14) Wer ist aufsichtsbehördlich dafür zuständig, dass die SNNB eines Eisenbahninfrastrukturunternehmens korrekt und nachvollziehbar sind?

15) Welche aufsichtsbehördlichen Schritte routinehafter oder sonstiger (zB stichprobenartiger) Natur zur Überprüfung von SNNB von EVUs sind auf Basis welcher konkreter gesetzlicher Vorgaben Usus?

16) Es bestehen vorliegenden Informationen zufolge (siehe auch Anfragebegründung oben) im Hinblick auf die Situation in der Guntramsdorfer Feldgasse gewichtige Zweifel an der Vollständigkeit und Wirksamkeit der Sicherheitsüberprüfungen gemäß § 19a EisbG bzw. des Sicherheitsmanagementsystems gemäß § 39ff EisbG.

a) Sind Ihnen diese Missstände bekannt?

b) Wenn ja, seit wann und was haben Sie wann konkret dagegen unternommen bzw. veranlasst?

c) Wenn nein, wie ist es möglich, dass Missstände wie die offenbar jahrelange Nichtvornahme von Überprüfungen in besonders sicherheitsrelevanten Abschnitten wie der Guntramsdorfer Feldgasse ebenso jahrelang unbemerkt bleiben und daher unverändert andauern können?
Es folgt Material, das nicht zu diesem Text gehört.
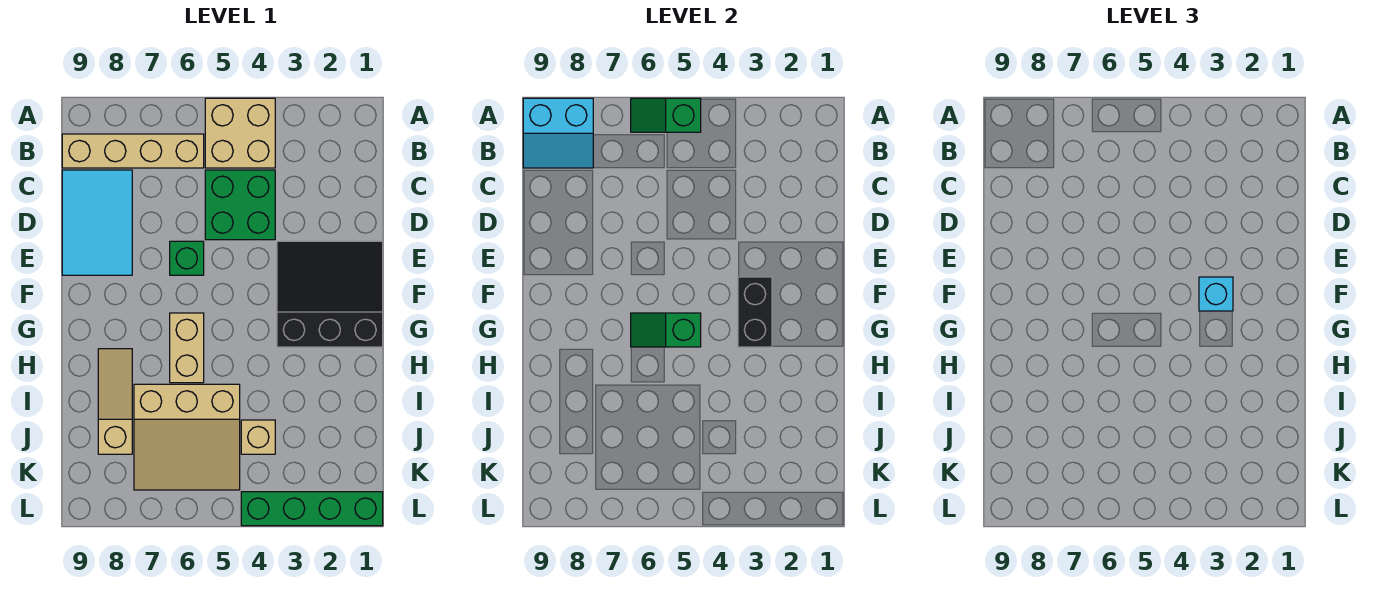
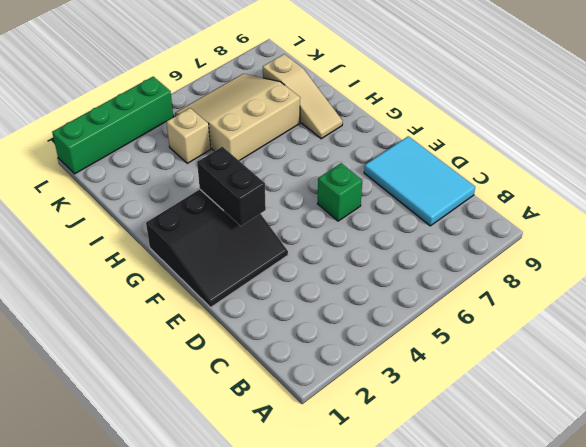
none -> tan 2x2 brick [205,98,275,168]
none -> tan 1x4 brick [62,134,204,168]
none -> green 2x2 brick [205,170,275,240]

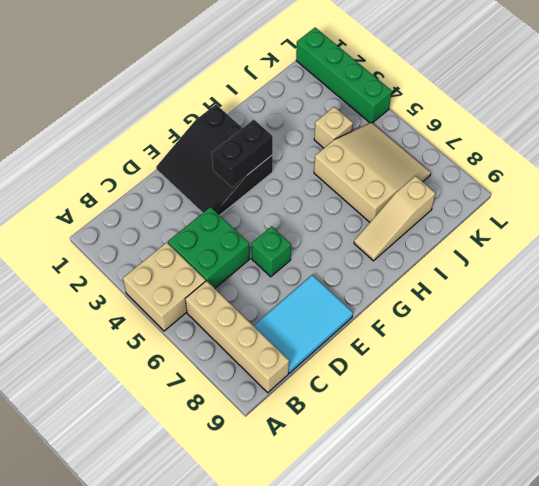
none -> tan 1x2 brick [170,313,204,383]
none -> green 1x2 slope [631,98,701,132]
none -> cyan 2x2 slope [523,98,593,168]

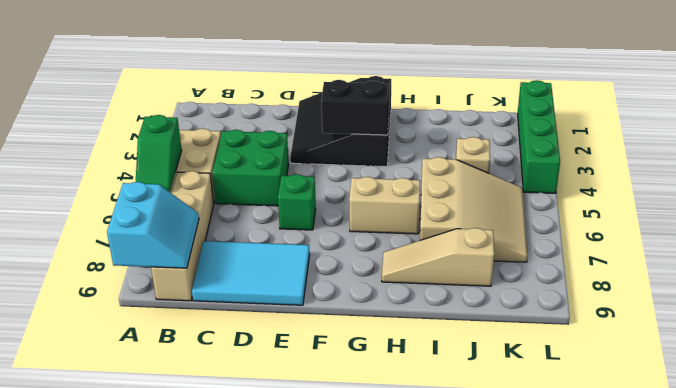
none -> green 1x2 slope [631,313,701,347]
none -> cyan 1x1 brick [1199,277,1233,311]

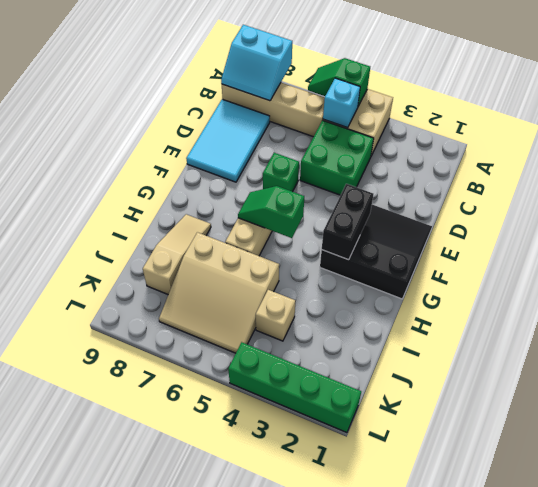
cyan 1x1 brick [323,78,360,128] -> cyan 1x1 brick moved to [1199,277,1233,311]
d) Wie ist insbesondere möglich, dass bei der erneuten Zertifizierung der Eisenbahnsicherheit gemäß § 39ff EisbG im Jänner 2013 keinerlei entsprechenden Probleme oder Handlungsbedarf identifiziert wurden?

e) Wer war seit 2008 und wer ist derzeit mit dem Sicherheitsmanagement iSv § 39ff EisbG des betreffenden Eisenbahnunternehmens betraut?

f) Bei welchen weiteren Sicherheitsmanagements österreichischer Eisenbahnunternehmen ist das derzeit bei der WLB betraute Unternehmen in welcher Rolle involviert?

g) Welche sicherheitsbehördlichen/aufsichtsbehördlichen Kontrollen finden betreffend der Tätigkeit von nach § 39ff EisbG mit Sicherheitsmanagement-Aufgaben beauftragten Unternehmen statt, wie oft finden diese statt und von welchen Stellen werden diese konkret vorgenommen?

h) Welche sicherheitsbehördlichen/aufsichtsbehördlichen Kontrollen fanden seit 2008 konkret betreffend der Tätigkeit des nach § 39ff EisbG mit Sicherheitsmanagement-Aufgaben bei der WLB beauftragten Unternehmen wann und durch wen statt?

17) Welche Schritte haben a) seitens der nationalen Akkreditierungsbehörde, b) seitens der Eisenbahnsicherheitsbehörde zu erfolgen, wenn bei einer für das Sicherheitsmanagementsystem Eisenbahnsicherheit akkreditierten Einrichtung Mängel – womöglich unmittelbar sicherheitsrelevanter Art - in der Ausführung der vorgeschriebenen Tätigkeiten, zB der jährlichen Überwachungsaudits zur Aufrechterhaltung des Sicherheitsmanagementsystems, offenkundig werden?

18) Halten Sie die gegenwärtige Absicherung der Kreuzungen, damit zugleich Eisenbahnkreuzungen, im Verlauf der Guntramsdorfer Feldgasse für im Einklang mit a) der aktuellen, b) der zuvor gültigen Eisenbahnkreuzungsverordnung stehend?

Wenn ja, mit welcher konkreten Begründung? Wenn nein, warum nicht und welche Änderungen sind durch wen bis wann zu erwarten?